### import packages

In [2]:
import pyspark
import numpy as np
from pyspark import SparkConf
from pyspark import SparkContext
from pyspark.sql import *
from pyspark.sql import SparkSession, SQLContext
from pyspark.sql.functions import concat, col, lit, size, explode, monotonically_increasing_id, split, udf
from pyspark.sql.types import StructType, StructField, StringType,IntegerType, FloatType, ArrayType
from pyspark.ml import Pipeline
from pyspark.ml.feature import HashingTF, IDF, Tokenizer, StopWordsRemover, VectorAssembler, PCA, Normalizer
from pyspark.ml.clustering import KMeans, LDA
from pyspark.ml.linalg import Vectors
import tensorflow as tf
import tensorflow_hub as hub

ModuleNotFoundError: No module named 'pyspark'

### create new Spark session

In [1]:
sc = SparkSession \
    .builder \
    .appName("Assignment") \
    .getOrCreate()
sqlContext = SQLContext(sparkContext=sc.sparkContext, sparkSession=sc)

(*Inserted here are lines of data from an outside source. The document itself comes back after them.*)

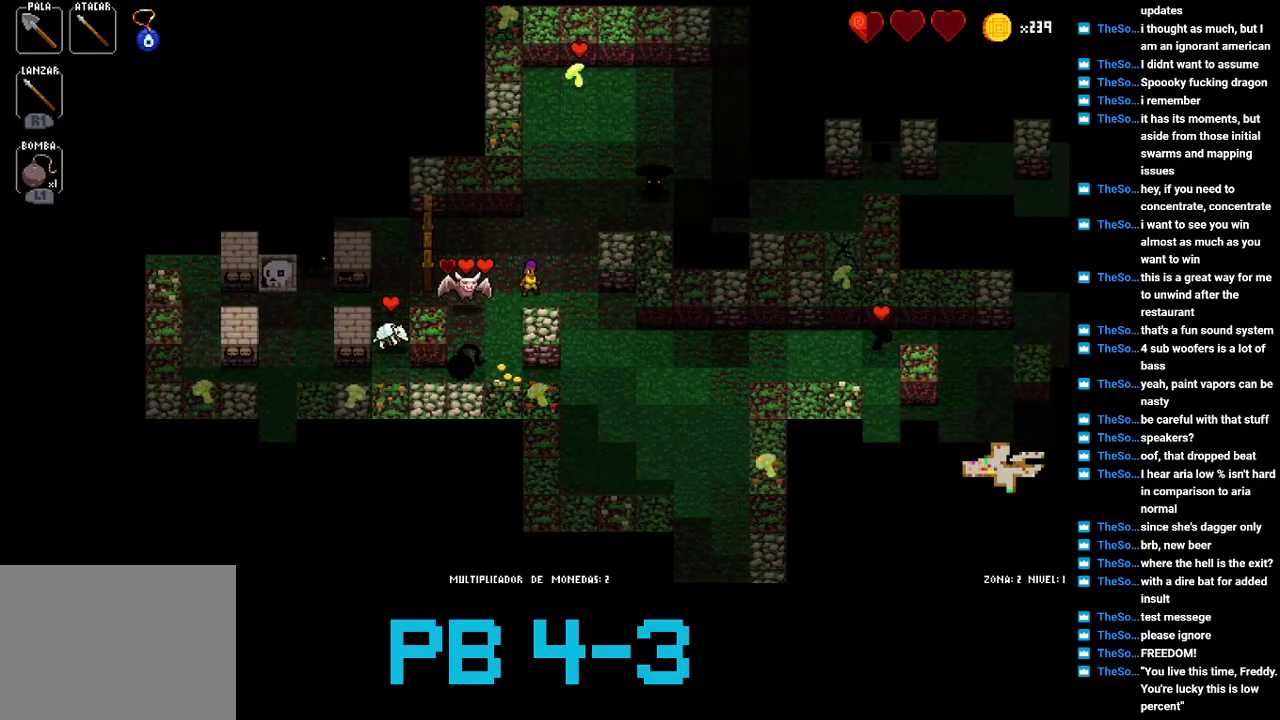
{"buttons": [], "events": [[67, "SQUARE", "down"], [100, "SQUARE", "up"], [233, "SQUARE", "down"], [333, "SQUARE", "up"]]}
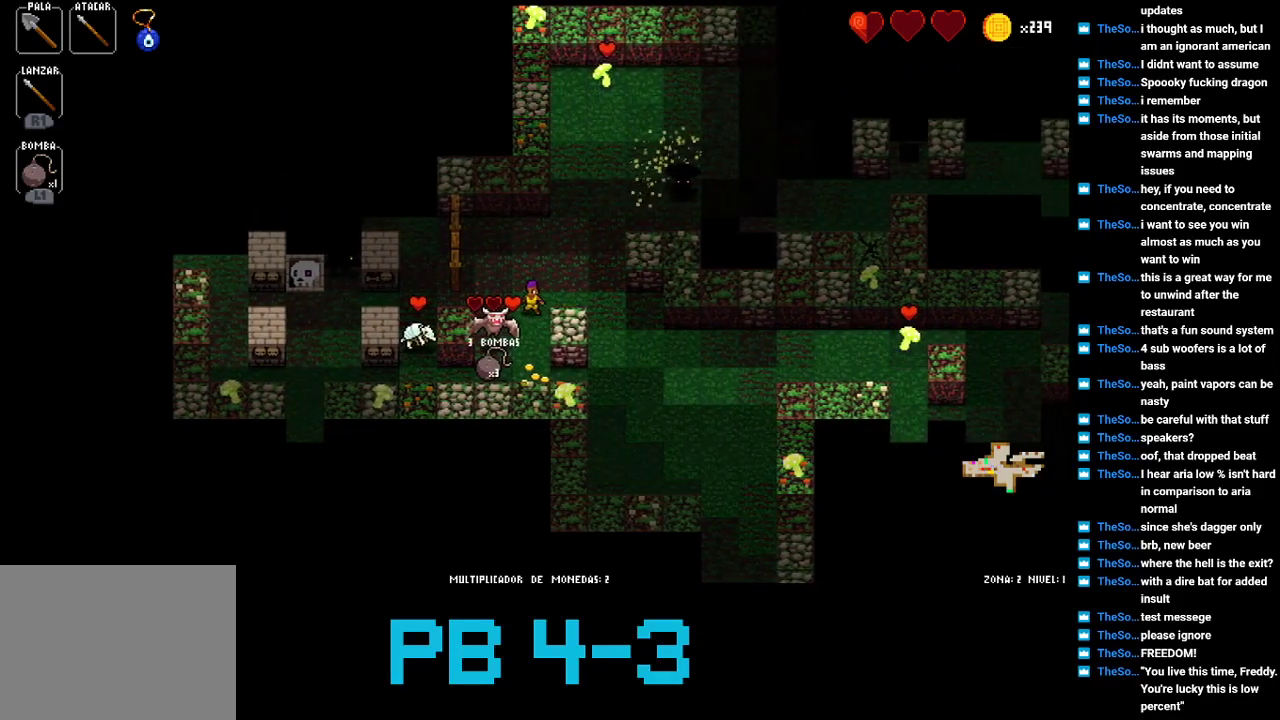
{"buttons": ["SQUARE"], "events": [[17, "CIRCLE", "down"], [117, "CIRCLE", "up"], [217, "CIRCLE", "down"], [283, "CIRCLE", "up"], [417, "SQUARE", "down"]]}
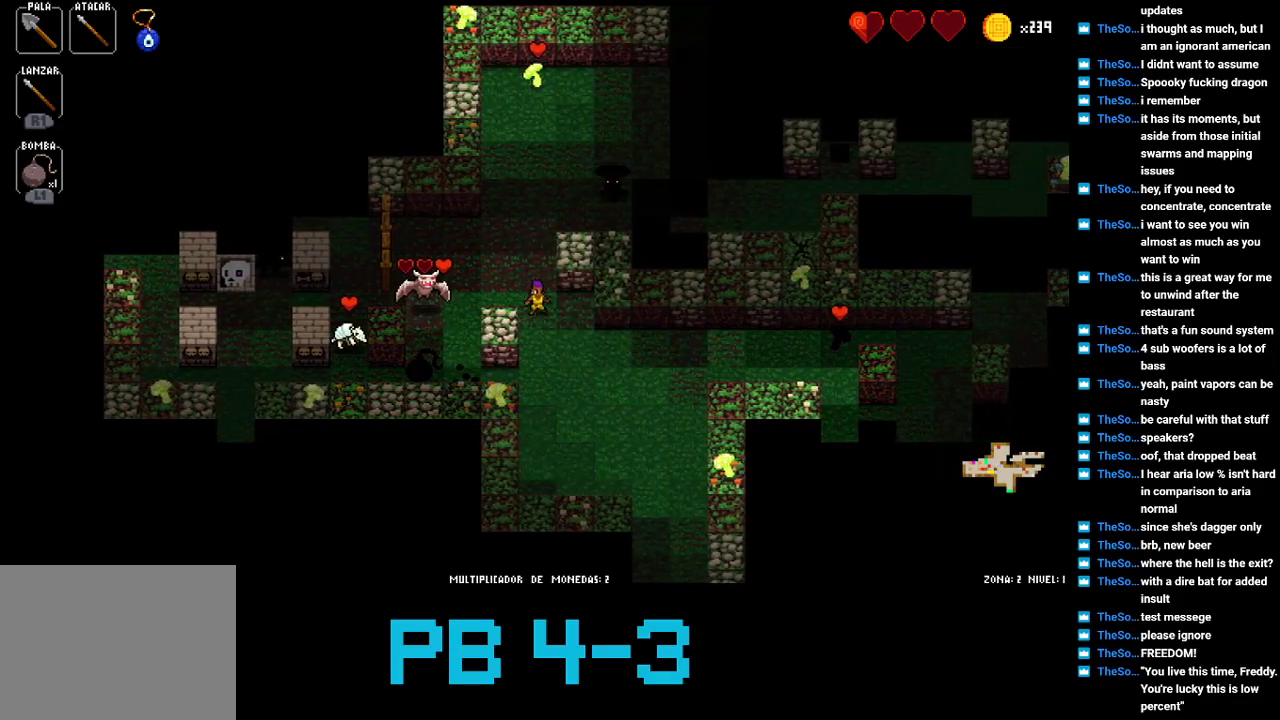
{"buttons": [], "events": [[17, "SQUARE", "up"], [183, "SQUARE", "down"], [267, "SQUARE", "up"], [400, "CIRCLE", "down"], [500, "CIRCLE", "up"]]}
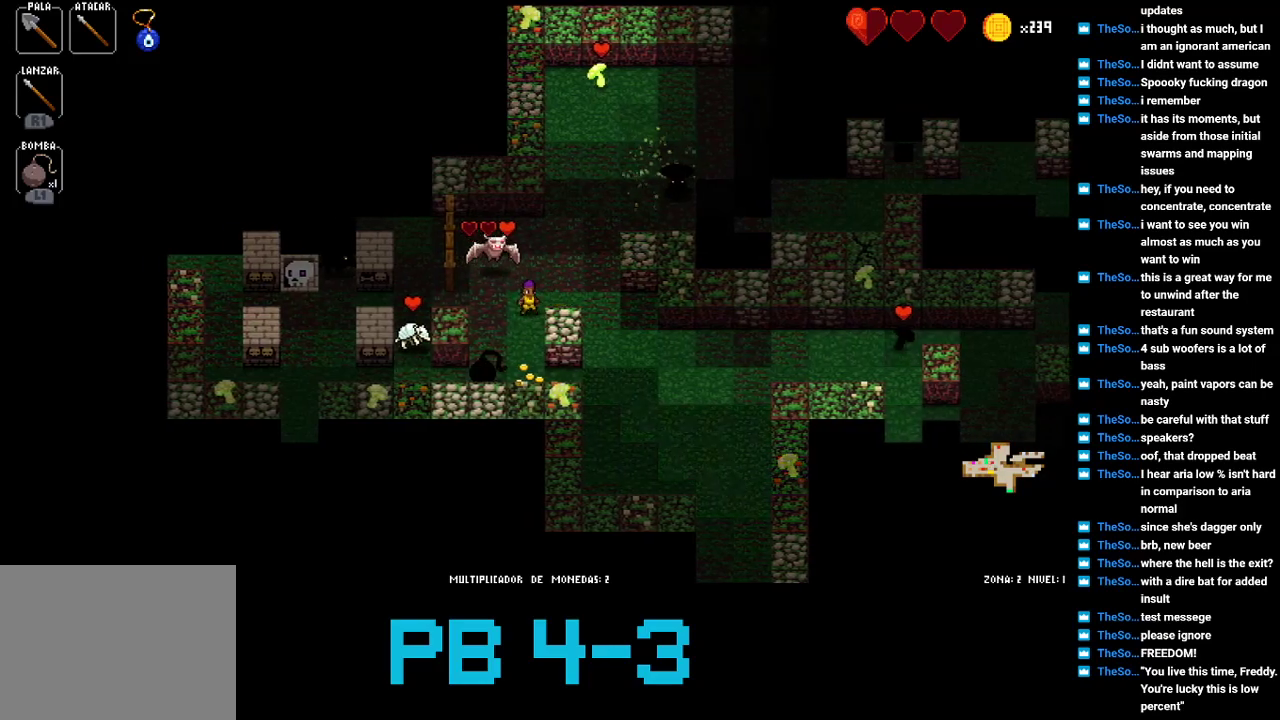
{"buttons": [], "events": [[133, "SQUARE", "down"], [200, "SQUARE", "up"], [383, "TRIANGLE", "down"], [450, "TRIANGLE", "up"]]}
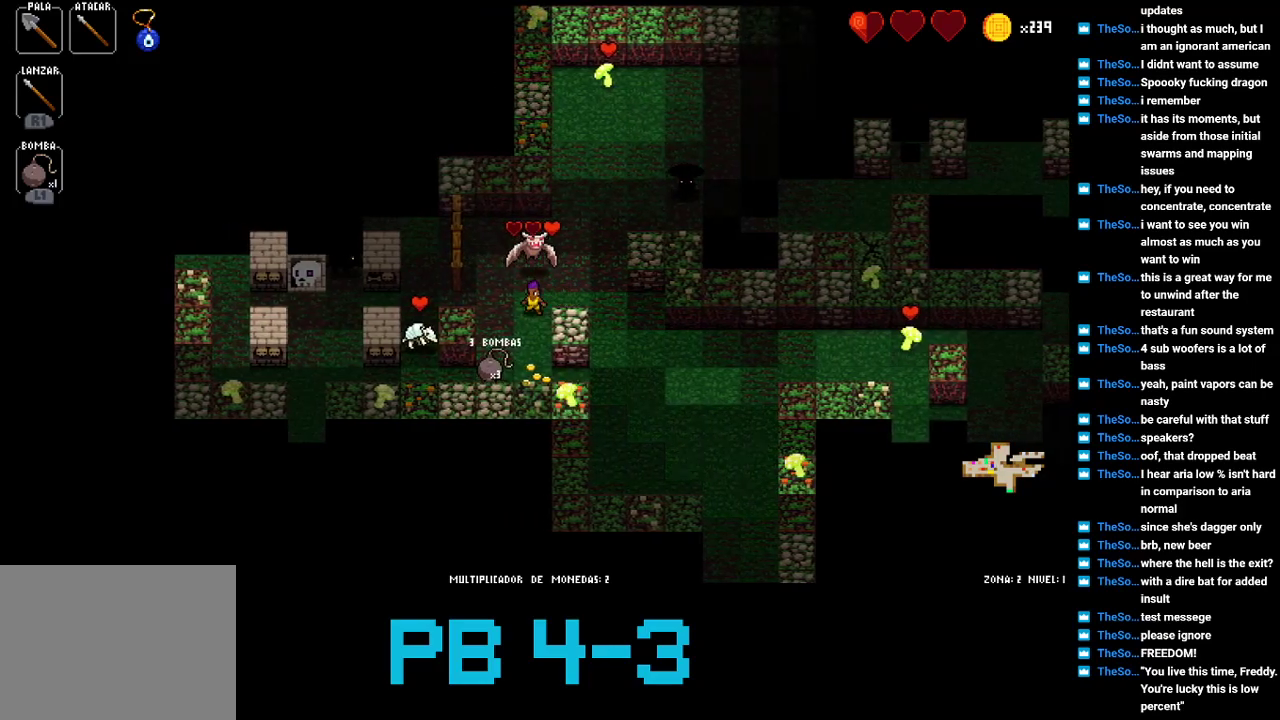
{"buttons": [], "events": [[150, "TRIANGLE", "down"], [217, "TRIANGLE", "up"], [383, "CROSS", "down"], [450, "CROSS", "up"]]}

NameError: name 'SparkSession' is not defined

### file path


In [1]:
dev_matched_path = "s3://mnliassignment/dev_matched.tsv"
dev_mismatched_path = "s3://mnliassignment/dev_mismatched.tsv"
test_matched_path = "s3://mnliassignment/test_matched.tsv"
test_mismatched_path = "s3://mnliassignment/test_mismatched.tsv"
train_path = "s3://mnliassignment/train.tsv"

### schema for all files

In [None]:
data_schema = StructType([
    StructField("index", IntegerType(), True),
    StructField("promptID", IntegerType(), True),
    StructField("pairID", StringType(), True),
    StructField("genre", StringType(), True),
    StructField("sentence1_binary_parse", StringType(), True),
    StructField("sentence2_binary_parse", StringType(), True),
    StructField("sentence1_parse", StringType(), True),
    StructField("sentence2_parse", StringType(), True),
    StructField("sentence1", StringType(), True),
    StructField("sentence2", StringType(), True),
    StructField("label1", StringType(), True),
    StructField("label2", StringType(), True),
    StructField("label3", StringType(), True),
    StructField("label4", StringType(), True),
    StructField("label5", StringType(), True),
    StructField("gold_label", StringType(), True)])

### load files 

In [None]:
dev_matched_df= sqlContext.read.format("com.databricks.spark.csv")\
                    .option("delimiter", "\t")\
                    .option("header", "true")\
                    .schema(data_schema)\
                    .load(dev_matched_path)\
                    .repartition(5)\
                    .select("genre", "sentence1", "sentence2")

dev_mismatched_df= sqlContext.read.format("com.databricks.spark.csv")\
                    .option("delimiter", "\t")\
                    .option("header", "true")\
                    .schema(data_schema)\
                    .load(dev_mismatched_path)\
                    .repartition(5)\
                    .select("genre", "sentence1", "sentence2")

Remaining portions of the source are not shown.